Шрифт:
Интервал:
Закладка:
— Мне кажется, нам следует помолчать. Лорд-мэр собирается произнести речь.
— Он не есть человек образованный. Политик, и все. Говорят, что у него мать…
— Тс-с-с…
— Я думаю, что его речь не будет интересная.
В центре зала стало несколько тише.
Речь лорда-мэра была заранее отпечатана на машинке. Он косился на эти листки своим единственным глазом и читал с запинками.
Скотт-Кинг улизнул. Где-то, словно в непостижимой дали, у буфетной стойки, замаячила перед ним одинокая фигура Уайтмейда, и Скотт-Кинг направил к ней нетвердые шаги.
— Вы пьяны? — шепотом спросил Уайтмейд.
— Не думаю… просто голова кружится. От переутомления и от шума.
— Я лично пьян.
— Да. Это заметно.
— Я сильно пьян?
— Просто пьян.
— Дорогой мой, дорогой Скотт-Кинг, тут-то вы, если можно так выразиться, тут-то вы и заблуждаетесь. Со всех точек зрения и по всем существующим меркам я куда, куда более пьян, чем вы это великодушно отметили.

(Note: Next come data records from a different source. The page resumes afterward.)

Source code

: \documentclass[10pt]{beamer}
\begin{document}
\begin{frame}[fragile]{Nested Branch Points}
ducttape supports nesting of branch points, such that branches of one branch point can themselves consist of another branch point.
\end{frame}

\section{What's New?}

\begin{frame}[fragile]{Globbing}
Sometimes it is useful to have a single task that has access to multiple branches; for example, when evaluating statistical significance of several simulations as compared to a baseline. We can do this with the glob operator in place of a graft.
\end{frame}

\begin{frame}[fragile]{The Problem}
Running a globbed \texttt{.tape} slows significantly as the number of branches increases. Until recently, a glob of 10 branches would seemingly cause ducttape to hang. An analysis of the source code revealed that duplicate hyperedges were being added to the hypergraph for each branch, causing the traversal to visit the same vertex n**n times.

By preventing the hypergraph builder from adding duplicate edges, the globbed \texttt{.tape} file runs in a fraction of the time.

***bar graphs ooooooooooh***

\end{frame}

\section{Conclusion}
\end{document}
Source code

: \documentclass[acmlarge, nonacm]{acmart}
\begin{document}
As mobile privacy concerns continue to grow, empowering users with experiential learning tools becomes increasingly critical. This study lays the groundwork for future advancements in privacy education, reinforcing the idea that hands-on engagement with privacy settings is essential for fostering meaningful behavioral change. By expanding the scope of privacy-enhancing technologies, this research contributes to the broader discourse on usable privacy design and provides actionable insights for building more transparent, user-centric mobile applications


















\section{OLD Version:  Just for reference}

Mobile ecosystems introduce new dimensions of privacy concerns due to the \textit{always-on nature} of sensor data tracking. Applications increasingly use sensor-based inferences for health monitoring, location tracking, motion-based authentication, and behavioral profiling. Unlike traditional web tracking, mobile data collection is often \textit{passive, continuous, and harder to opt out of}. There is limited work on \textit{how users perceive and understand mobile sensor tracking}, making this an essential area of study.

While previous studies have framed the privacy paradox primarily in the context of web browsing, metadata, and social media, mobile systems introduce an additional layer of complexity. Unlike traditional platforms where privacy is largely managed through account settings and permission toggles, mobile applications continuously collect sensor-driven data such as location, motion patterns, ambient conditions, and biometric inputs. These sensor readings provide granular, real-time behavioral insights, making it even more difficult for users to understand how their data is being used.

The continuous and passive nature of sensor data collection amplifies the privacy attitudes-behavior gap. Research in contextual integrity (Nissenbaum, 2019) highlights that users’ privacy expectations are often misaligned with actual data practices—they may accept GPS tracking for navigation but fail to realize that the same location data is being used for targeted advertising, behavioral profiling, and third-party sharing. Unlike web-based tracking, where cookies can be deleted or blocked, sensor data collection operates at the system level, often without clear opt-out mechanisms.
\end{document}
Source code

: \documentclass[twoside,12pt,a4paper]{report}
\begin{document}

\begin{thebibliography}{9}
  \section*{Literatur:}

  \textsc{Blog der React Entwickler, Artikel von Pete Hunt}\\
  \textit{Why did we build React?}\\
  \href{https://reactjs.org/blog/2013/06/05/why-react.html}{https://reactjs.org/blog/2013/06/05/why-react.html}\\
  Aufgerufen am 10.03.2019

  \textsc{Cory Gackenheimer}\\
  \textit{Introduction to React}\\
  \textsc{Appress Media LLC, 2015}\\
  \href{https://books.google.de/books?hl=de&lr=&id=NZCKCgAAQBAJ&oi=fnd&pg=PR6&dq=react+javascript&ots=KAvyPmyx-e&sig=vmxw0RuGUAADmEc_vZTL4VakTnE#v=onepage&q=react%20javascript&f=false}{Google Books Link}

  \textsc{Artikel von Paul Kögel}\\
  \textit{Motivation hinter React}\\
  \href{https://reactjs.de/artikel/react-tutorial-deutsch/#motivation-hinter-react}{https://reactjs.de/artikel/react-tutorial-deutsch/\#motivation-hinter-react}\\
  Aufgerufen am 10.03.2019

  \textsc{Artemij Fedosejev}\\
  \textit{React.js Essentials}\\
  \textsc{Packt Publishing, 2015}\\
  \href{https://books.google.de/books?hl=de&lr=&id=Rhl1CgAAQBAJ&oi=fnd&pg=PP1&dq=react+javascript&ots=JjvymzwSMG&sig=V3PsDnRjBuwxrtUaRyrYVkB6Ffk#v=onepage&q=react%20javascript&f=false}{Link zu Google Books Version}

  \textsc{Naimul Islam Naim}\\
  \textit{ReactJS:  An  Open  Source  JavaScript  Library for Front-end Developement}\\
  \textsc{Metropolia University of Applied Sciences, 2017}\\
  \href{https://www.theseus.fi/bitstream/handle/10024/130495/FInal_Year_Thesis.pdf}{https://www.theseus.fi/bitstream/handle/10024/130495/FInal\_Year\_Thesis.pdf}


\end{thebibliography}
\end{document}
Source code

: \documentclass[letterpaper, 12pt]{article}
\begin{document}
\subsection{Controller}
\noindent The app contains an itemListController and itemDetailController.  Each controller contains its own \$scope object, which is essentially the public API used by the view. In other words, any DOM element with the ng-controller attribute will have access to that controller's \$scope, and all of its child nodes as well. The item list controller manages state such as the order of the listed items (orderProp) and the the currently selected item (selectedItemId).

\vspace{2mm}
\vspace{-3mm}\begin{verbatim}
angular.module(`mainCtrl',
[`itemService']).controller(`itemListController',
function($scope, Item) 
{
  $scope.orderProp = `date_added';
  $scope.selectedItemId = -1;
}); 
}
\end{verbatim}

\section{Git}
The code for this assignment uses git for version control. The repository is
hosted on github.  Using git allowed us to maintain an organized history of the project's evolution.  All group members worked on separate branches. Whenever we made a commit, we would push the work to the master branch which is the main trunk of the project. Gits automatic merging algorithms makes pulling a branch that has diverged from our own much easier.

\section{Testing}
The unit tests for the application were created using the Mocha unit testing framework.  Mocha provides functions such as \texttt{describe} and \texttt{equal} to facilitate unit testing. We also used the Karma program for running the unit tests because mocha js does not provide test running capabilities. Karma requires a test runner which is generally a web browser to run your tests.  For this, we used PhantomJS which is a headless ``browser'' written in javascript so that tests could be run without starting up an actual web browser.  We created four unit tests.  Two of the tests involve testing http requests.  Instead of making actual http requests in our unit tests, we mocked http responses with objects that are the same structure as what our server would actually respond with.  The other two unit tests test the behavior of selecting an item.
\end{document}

— Ну и отлично. Давайте только не будем шуметь, пока лорд-мэр говорит.
— Я, конечно, не притворяюсь, что понимаю по-нейтральски, а только сдается мне, что этот, как вы его там называете, лорд-мэр несет полную ахинею. И похож он, мне кажется, на гангстера.
— Просто политик, наверно.
— А вот это еще хуже.
— Ощущается настоятельнейшая, просто неотложнейшая потребность где-нибудь присесть.
Хотя они были знакомы всего один день, Скотт-Кинг любил этого человека; они столько вместе выстрадали и продолжали страдать; они выражались по преимуществу на одном языке; они были товарищи по оружию. Он взял Уайтмейда под руку и вывел его из зала на прохладную и укромную площадку, где стоял маленький позолоченный плюшевый пуфик, вовсе не предназначавшийся для того, чтобы на него усаживались. Здесь они и присели, два безвестных, захудалых господина, присели в укромном, глухом углу, куда едва доносились отзвуки речей и аплодисменты.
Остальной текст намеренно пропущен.